-- MATERIAL SHOWN follows --
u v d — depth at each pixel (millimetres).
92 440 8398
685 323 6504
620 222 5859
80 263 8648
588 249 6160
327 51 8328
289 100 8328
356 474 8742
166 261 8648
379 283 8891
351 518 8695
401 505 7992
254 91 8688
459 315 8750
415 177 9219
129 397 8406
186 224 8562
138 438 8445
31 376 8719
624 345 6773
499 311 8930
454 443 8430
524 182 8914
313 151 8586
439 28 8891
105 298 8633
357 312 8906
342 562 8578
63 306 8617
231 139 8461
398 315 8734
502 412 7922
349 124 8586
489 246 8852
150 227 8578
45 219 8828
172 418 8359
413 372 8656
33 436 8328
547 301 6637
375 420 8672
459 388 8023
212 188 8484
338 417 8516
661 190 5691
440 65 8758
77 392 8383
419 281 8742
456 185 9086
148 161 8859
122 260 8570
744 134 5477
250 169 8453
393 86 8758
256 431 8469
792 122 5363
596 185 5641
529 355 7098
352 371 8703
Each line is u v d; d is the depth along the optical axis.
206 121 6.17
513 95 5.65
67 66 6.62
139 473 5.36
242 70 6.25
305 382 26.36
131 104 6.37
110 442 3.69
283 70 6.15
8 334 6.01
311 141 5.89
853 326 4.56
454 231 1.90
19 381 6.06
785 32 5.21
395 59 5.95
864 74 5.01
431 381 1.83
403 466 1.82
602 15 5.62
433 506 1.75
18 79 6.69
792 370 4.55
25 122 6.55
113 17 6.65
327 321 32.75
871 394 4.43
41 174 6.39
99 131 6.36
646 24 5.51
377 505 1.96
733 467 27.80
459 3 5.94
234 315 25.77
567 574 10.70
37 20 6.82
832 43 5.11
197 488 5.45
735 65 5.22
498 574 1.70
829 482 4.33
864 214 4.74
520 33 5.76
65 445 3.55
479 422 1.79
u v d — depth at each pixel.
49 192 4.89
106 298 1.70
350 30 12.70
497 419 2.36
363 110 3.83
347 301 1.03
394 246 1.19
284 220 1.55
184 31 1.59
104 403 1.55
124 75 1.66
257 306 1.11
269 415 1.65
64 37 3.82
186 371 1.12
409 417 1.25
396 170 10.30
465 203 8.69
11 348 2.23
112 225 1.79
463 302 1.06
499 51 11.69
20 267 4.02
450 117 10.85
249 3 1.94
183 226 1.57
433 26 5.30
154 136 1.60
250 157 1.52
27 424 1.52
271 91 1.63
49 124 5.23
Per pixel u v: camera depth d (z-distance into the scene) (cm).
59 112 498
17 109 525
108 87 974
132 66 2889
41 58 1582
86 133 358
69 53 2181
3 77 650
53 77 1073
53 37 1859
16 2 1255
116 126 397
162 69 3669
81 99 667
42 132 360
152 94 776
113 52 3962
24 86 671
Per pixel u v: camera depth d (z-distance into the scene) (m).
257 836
-- MATERIAL SHOWN concluded --
-- MATERIAL SHOWN follows --
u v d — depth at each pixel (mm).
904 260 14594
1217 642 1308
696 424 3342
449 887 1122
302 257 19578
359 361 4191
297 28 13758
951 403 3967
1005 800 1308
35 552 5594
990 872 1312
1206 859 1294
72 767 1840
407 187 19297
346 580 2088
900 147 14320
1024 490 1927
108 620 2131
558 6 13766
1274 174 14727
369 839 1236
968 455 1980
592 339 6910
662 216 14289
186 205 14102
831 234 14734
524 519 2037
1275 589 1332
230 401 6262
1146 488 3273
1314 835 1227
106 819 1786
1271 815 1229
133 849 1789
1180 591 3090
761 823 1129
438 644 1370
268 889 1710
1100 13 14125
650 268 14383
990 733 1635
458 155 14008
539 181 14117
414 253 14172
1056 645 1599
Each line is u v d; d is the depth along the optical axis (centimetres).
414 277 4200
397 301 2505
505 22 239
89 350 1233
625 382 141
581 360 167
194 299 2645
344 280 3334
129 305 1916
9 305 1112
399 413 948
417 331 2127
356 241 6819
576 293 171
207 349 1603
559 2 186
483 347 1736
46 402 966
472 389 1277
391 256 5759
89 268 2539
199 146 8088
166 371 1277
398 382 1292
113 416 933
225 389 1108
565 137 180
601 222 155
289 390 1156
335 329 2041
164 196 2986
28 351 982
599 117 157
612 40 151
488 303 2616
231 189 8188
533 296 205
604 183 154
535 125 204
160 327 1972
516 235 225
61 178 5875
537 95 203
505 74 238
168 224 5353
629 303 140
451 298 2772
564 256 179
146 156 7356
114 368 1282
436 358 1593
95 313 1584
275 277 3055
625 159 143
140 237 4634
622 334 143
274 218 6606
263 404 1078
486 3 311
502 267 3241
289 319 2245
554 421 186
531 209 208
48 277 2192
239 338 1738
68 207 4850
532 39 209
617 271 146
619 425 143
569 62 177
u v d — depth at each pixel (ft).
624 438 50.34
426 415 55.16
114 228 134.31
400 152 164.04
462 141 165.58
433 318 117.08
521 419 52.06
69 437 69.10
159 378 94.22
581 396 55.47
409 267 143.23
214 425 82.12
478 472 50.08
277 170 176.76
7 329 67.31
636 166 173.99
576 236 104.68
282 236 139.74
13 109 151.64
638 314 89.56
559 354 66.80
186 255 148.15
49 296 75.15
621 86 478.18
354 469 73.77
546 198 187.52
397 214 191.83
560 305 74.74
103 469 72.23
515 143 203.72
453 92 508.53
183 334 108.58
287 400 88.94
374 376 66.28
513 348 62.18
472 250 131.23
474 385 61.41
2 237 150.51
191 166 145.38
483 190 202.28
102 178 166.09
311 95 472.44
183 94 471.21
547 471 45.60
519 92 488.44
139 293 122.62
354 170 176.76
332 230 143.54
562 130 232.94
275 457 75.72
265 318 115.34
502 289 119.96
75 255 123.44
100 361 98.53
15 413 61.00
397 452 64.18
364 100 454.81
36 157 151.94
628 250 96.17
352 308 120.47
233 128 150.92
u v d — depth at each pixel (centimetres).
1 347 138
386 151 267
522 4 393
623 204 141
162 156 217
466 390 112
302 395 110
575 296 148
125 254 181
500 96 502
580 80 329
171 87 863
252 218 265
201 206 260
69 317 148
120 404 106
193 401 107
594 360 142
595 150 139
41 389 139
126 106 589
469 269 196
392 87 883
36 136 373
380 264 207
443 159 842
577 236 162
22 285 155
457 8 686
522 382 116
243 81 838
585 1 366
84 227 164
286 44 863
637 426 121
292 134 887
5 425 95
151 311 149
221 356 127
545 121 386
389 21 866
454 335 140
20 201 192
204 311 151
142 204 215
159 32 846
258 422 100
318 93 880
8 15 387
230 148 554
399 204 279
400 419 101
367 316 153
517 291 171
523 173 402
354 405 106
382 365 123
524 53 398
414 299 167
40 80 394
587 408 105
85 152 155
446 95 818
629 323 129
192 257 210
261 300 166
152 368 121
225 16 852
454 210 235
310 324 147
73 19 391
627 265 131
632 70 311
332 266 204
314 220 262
-- MATERIAL SHOWN concluded --
-- MATERIAL SHOWN follows --
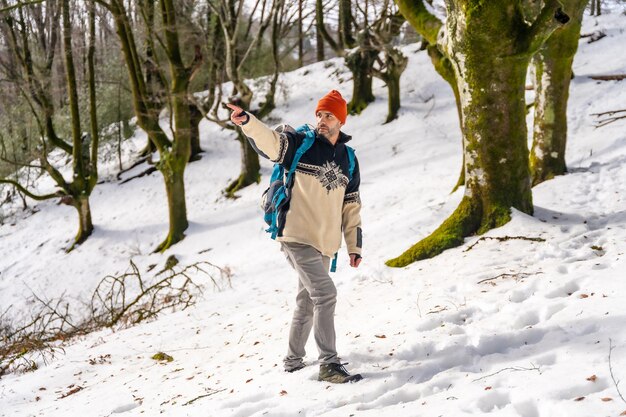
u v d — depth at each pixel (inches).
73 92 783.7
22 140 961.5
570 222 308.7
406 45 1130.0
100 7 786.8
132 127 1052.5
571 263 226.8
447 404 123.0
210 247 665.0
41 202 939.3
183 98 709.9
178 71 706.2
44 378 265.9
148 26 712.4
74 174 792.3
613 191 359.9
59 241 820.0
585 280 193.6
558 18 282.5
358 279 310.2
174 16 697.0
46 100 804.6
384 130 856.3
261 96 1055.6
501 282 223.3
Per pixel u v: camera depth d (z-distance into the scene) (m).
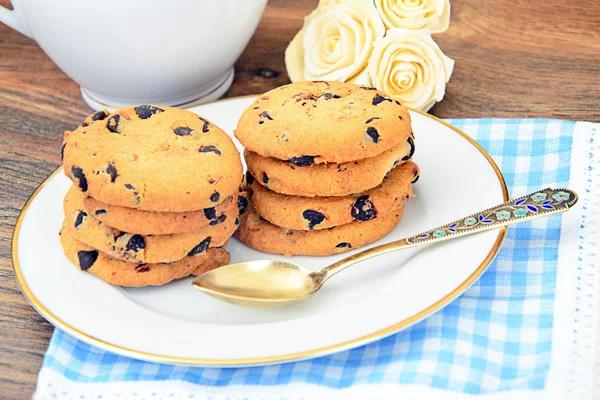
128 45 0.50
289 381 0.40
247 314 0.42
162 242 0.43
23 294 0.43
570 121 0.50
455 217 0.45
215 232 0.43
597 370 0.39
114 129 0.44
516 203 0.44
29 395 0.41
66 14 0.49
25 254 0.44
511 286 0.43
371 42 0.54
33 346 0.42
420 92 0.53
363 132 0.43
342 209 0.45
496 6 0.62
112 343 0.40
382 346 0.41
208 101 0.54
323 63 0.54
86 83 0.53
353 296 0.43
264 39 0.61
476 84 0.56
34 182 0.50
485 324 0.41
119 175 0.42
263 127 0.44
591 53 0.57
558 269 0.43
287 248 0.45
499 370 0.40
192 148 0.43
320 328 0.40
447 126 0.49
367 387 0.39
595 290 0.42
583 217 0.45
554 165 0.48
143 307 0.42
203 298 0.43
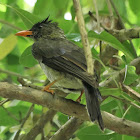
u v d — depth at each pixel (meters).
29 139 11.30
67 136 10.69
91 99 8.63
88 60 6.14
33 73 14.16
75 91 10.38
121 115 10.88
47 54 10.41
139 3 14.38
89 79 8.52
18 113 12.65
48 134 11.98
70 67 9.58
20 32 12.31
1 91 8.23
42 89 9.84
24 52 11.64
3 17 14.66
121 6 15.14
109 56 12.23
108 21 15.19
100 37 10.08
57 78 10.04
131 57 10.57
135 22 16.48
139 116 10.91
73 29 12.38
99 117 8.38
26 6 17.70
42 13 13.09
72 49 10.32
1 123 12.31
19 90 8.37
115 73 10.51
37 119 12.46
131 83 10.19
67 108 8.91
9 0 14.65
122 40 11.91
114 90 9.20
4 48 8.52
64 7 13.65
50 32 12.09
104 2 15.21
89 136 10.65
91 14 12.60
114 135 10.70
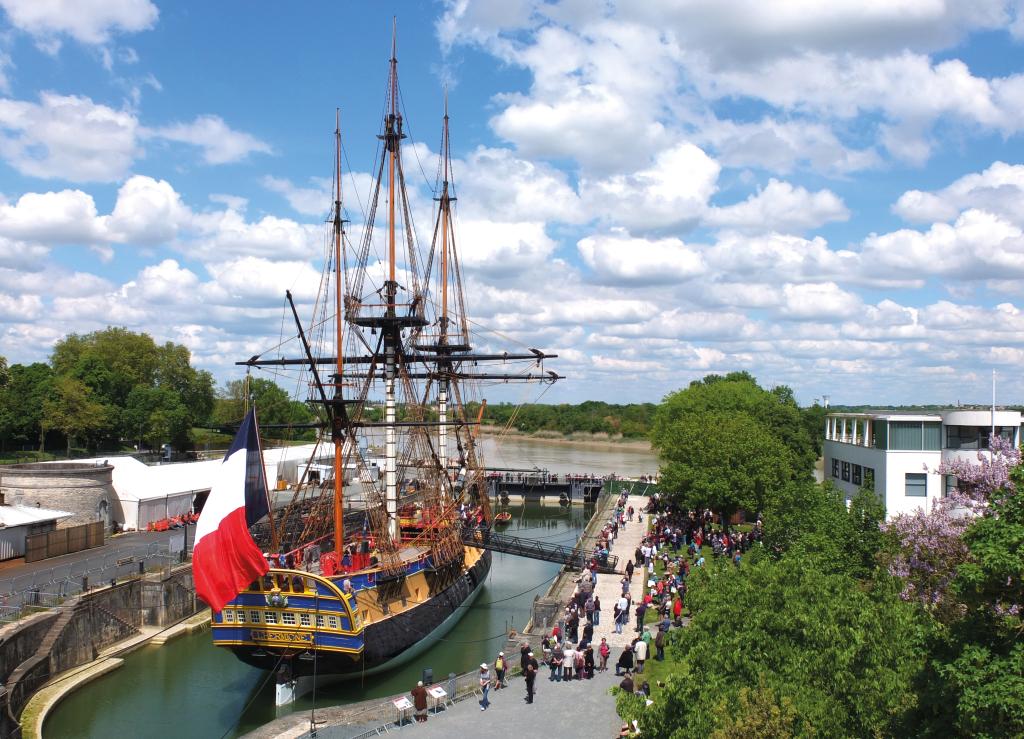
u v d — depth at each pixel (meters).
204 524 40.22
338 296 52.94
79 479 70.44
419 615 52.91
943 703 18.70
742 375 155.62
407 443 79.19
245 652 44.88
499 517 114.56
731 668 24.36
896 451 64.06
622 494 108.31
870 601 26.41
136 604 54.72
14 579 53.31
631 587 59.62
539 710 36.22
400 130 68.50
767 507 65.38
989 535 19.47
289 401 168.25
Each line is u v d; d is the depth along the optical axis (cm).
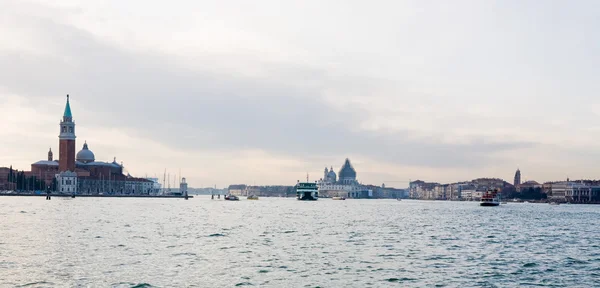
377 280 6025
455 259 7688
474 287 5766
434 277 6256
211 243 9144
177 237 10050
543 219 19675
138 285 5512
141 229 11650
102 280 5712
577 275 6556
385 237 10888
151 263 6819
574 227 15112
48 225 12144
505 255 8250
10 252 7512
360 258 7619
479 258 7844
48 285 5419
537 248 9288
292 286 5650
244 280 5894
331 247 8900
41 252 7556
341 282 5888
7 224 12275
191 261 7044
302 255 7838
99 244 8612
-- MATERIAL SHOWN concluded --
TASK TO CARRY OUT: Which lines above run from the one containing "554 421 186" down to the one containing "277 170 176.76"? Repeat exactly those, both ends included, and nothing else.

RESPONSE TO THE TASK:
554 421 186
531 209 208
48 277 2192
239 338 1738
68 207 4850
532 39 209
617 271 146
619 425 143
569 62 177
u v d — depth at each pixel (ft).
624 438 50.34
426 415 55.16
114 228 134.31
400 152 164.04
462 141 165.58
433 318 117.08
521 419 52.06
69 437 69.10
159 378 94.22
581 396 55.47
409 267 143.23
214 425 82.12
478 472 50.08
277 170 176.76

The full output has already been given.